WHAT TO WORK ON: Give back all of the data, word for word.

----- MATERIAL PROVIDED -----

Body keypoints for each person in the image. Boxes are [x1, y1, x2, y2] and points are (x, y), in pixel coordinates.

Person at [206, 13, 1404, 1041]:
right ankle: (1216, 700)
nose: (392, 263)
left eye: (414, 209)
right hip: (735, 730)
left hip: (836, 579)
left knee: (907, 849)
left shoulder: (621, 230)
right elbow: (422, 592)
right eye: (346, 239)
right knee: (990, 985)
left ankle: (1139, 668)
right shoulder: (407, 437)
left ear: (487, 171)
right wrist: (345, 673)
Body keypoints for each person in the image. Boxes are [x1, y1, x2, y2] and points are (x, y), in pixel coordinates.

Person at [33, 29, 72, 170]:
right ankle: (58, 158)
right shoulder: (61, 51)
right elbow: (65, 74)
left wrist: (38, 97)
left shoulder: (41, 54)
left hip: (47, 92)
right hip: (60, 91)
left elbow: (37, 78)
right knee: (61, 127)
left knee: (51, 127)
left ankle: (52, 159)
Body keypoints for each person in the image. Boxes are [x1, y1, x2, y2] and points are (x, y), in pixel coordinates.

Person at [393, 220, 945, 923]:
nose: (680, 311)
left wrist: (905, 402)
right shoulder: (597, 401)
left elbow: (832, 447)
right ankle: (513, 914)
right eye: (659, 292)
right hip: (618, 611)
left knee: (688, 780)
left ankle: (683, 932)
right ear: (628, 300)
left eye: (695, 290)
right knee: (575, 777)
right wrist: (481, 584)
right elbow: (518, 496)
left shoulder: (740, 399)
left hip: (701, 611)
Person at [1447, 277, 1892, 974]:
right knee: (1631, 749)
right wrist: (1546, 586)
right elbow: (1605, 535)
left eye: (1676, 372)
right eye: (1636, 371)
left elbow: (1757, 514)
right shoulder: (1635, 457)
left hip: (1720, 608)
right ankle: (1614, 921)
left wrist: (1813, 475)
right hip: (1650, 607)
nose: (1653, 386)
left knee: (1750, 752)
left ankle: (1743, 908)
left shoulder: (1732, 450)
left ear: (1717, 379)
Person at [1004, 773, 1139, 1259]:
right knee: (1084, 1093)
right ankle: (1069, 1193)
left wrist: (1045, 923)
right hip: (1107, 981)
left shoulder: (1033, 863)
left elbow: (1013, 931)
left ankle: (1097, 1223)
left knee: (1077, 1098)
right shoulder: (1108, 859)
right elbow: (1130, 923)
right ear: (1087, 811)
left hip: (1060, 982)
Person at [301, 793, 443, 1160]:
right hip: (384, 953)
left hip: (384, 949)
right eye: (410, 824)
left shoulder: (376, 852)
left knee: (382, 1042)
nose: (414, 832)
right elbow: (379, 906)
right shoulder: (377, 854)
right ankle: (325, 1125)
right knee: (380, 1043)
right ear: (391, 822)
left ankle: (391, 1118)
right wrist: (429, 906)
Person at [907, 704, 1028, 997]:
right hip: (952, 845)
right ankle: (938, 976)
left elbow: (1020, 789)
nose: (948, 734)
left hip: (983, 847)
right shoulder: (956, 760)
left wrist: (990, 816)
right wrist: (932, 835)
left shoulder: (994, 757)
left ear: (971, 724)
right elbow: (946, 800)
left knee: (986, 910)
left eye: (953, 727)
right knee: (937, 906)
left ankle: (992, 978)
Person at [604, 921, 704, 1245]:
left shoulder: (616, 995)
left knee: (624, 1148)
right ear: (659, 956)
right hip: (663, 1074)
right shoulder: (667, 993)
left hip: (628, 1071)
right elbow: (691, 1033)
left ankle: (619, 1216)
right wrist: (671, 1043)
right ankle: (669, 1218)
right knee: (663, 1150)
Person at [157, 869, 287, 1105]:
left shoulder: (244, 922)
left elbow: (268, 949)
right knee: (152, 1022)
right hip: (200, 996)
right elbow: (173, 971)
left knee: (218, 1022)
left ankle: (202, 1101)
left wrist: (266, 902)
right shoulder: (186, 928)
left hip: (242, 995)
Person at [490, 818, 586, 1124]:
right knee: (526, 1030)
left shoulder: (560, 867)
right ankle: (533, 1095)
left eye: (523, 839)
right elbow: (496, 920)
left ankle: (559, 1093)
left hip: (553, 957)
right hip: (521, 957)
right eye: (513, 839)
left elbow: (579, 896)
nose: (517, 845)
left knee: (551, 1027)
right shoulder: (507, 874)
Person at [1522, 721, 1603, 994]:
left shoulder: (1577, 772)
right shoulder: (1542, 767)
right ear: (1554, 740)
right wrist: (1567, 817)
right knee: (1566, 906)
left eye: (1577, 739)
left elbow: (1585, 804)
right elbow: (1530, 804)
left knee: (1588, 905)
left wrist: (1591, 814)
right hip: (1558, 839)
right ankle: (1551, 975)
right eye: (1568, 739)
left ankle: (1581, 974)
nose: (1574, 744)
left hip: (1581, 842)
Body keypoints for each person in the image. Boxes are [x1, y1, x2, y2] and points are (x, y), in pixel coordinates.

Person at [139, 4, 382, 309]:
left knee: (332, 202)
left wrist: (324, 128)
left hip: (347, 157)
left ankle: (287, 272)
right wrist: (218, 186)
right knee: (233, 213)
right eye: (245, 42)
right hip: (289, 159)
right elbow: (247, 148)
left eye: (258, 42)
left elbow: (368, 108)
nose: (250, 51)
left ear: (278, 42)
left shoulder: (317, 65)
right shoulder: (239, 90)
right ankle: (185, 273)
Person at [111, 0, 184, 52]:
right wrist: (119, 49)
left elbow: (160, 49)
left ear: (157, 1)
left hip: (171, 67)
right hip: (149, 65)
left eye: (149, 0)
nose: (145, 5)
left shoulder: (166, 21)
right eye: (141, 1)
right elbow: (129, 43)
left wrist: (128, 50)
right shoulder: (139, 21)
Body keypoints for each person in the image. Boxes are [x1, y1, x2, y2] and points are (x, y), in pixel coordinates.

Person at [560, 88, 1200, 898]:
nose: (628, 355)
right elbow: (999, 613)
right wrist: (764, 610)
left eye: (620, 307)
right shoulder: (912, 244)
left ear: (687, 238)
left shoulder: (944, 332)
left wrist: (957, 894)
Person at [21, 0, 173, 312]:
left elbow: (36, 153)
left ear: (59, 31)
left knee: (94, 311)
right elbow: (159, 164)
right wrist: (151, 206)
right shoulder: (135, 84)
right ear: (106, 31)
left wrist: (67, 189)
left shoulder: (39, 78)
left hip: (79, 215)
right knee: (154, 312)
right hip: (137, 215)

-----

SOLUTION BELOW:
Body keypoints for each person in the image. Boxes are [x1, y1, x2, y2] and points are (x, y), in pixel coordinates.

Person at [206, 13, 1404, 1041]:
right ankle: (1216, 700)
nose: (392, 263)
left eye: (414, 209)
right hip: (735, 730)
left hip: (836, 579)
left knee: (907, 849)
left shoulder: (621, 230)
right elbow: (422, 592)
right eye: (346, 239)
right knee: (990, 985)
left ankle: (1139, 668)
right shoulder: (407, 437)
left ear: (487, 171)
right wrist: (345, 673)
Body keypoints for each person in the image. Boxes are [x1, y1, x2, y2] and points are (x, y), in pixel coordinates.

Person at [33, 29, 72, 170]:
right ankle: (58, 158)
right shoulder: (61, 51)
right elbow: (65, 74)
left wrist: (38, 97)
left shoulder: (41, 54)
left hip: (47, 92)
right hip: (60, 91)
left elbow: (37, 78)
right knee: (61, 127)
left knee: (51, 127)
left ankle: (52, 159)
Body keypoints for each person in the image. Boxes are [x1, y1, x2, y2] and points are (x, y), in pixel coordinates.

Person at [393, 220, 945, 923]:
nose: (680, 311)
left wrist: (905, 402)
right shoulder: (597, 401)
left elbow: (832, 447)
right ankle: (513, 914)
right eye: (659, 292)
right hip: (618, 611)
left knee: (688, 780)
left ankle: (683, 932)
right ear: (628, 300)
left eye: (695, 290)
right knee: (575, 777)
right wrist: (481, 584)
right elbow: (518, 496)
left shoulder: (740, 399)
left hip: (701, 611)
Person at [1447, 277, 1892, 974]:
right knee: (1631, 749)
right wrist: (1546, 586)
right elbow: (1605, 535)
left eye: (1676, 372)
right eye: (1636, 371)
left elbow: (1757, 514)
right shoulder: (1635, 457)
left hip: (1720, 608)
right ankle: (1614, 921)
left wrist: (1813, 475)
right hip: (1650, 607)
nose: (1653, 386)
left knee: (1750, 752)
left ankle: (1743, 908)
left shoulder: (1732, 450)
left ear: (1717, 379)
Person at [1004, 773, 1139, 1259]:
right knee: (1084, 1093)
right ankle: (1069, 1193)
left wrist: (1045, 923)
right hip: (1107, 981)
left shoulder: (1033, 863)
left elbow: (1013, 931)
left ankle: (1097, 1223)
left knee: (1077, 1098)
right shoulder: (1108, 859)
right elbow: (1130, 923)
right ear: (1087, 811)
left hip: (1060, 982)
Person at [301, 793, 443, 1160]:
right hip: (384, 953)
left hip: (384, 949)
right eye: (410, 824)
left shoulder: (376, 852)
left knee: (382, 1042)
nose: (414, 832)
right elbow: (379, 906)
right shoulder: (377, 854)
right ankle: (325, 1125)
right knee: (380, 1043)
right ear: (391, 822)
left ankle: (391, 1118)
right wrist: (429, 906)
Person at [907, 704, 1028, 997]:
right hip: (952, 845)
right ankle: (938, 976)
left elbow: (1020, 789)
nose: (948, 734)
left hip: (983, 847)
right shoulder: (956, 760)
left wrist: (990, 816)
right wrist: (932, 835)
left shoulder: (994, 757)
left ear: (971, 724)
right elbow: (946, 800)
left knee: (986, 910)
left eye: (953, 727)
right knee: (937, 906)
left ankle: (992, 978)
Person at [604, 921, 704, 1245]:
left shoulder: (616, 995)
left knee: (624, 1148)
right ear: (659, 956)
right hip: (663, 1074)
right shoulder: (667, 993)
left hip: (628, 1071)
right elbow: (691, 1033)
left ankle: (619, 1216)
right wrist: (671, 1043)
right ankle: (669, 1218)
right knee: (663, 1150)
Person at [157, 869, 287, 1105]:
left shoulder: (244, 922)
left elbow: (268, 949)
right knee: (152, 1022)
right hip: (200, 996)
right elbow: (173, 971)
left knee: (218, 1022)
left ankle: (202, 1101)
left wrist: (266, 902)
right shoulder: (186, 928)
left hip: (242, 995)
Person at [490, 818, 586, 1124]:
right knee: (526, 1030)
left shoulder: (560, 867)
right ankle: (533, 1095)
left eye: (523, 839)
right elbow: (496, 920)
left ankle: (559, 1093)
left hip: (553, 957)
right hip: (521, 957)
right eye: (513, 839)
left elbow: (579, 896)
nose: (517, 845)
left knee: (551, 1027)
right shoulder: (507, 874)
Person at [1522, 721, 1603, 994]:
left shoulder: (1577, 772)
right shoulder: (1542, 767)
right ear: (1554, 740)
right wrist: (1567, 817)
right knee: (1566, 906)
left eye: (1577, 739)
left elbow: (1585, 804)
right elbow: (1530, 804)
left knee: (1588, 905)
left wrist: (1591, 814)
right hip: (1558, 839)
right ankle: (1551, 975)
right eye: (1568, 739)
left ankle: (1581, 974)
nose: (1574, 744)
left hip: (1581, 842)
Body keypoints for each person in the image. Boxes are [x1, y1, x2, y2] and points are (x, y), in pixel coordinates.

Person at [139, 4, 382, 309]:
left knee: (332, 202)
left wrist: (324, 128)
left hip: (347, 157)
left ankle: (287, 272)
right wrist: (218, 186)
right knee: (233, 213)
right eye: (245, 42)
right hip: (289, 159)
right elbow: (247, 148)
left eye: (258, 42)
left elbow: (368, 108)
nose: (250, 51)
left ear: (278, 42)
left shoulder: (317, 65)
right shoulder: (239, 90)
right ankle: (185, 273)
Person at [111, 0, 184, 52]:
right wrist: (119, 49)
left elbow: (160, 49)
left ear: (157, 1)
left hip: (171, 67)
right hip: (149, 65)
left eye: (149, 0)
nose: (145, 5)
left shoulder: (166, 21)
right eye: (141, 1)
right elbow: (129, 43)
left wrist: (128, 50)
right shoulder: (139, 21)
Body keypoints for each person in the image. Boxes are [x1, y1, x2, y2] and points are (x, y), in pixel coordinates.

Person at [560, 88, 1200, 898]:
nose: (628, 355)
right elbow: (999, 613)
right wrist: (764, 610)
left eye: (620, 307)
right shoulder: (912, 244)
left ear: (687, 238)
left shoulder: (944, 332)
left wrist: (957, 894)
Person at [21, 0, 173, 312]:
left elbow: (36, 153)
left ear: (59, 31)
left knee: (94, 311)
right elbow: (159, 164)
right wrist: (151, 206)
right shoulder: (135, 84)
right ear: (106, 31)
left wrist: (67, 189)
left shoulder: (39, 78)
left hip: (79, 215)
right knee: (154, 312)
right hip: (137, 215)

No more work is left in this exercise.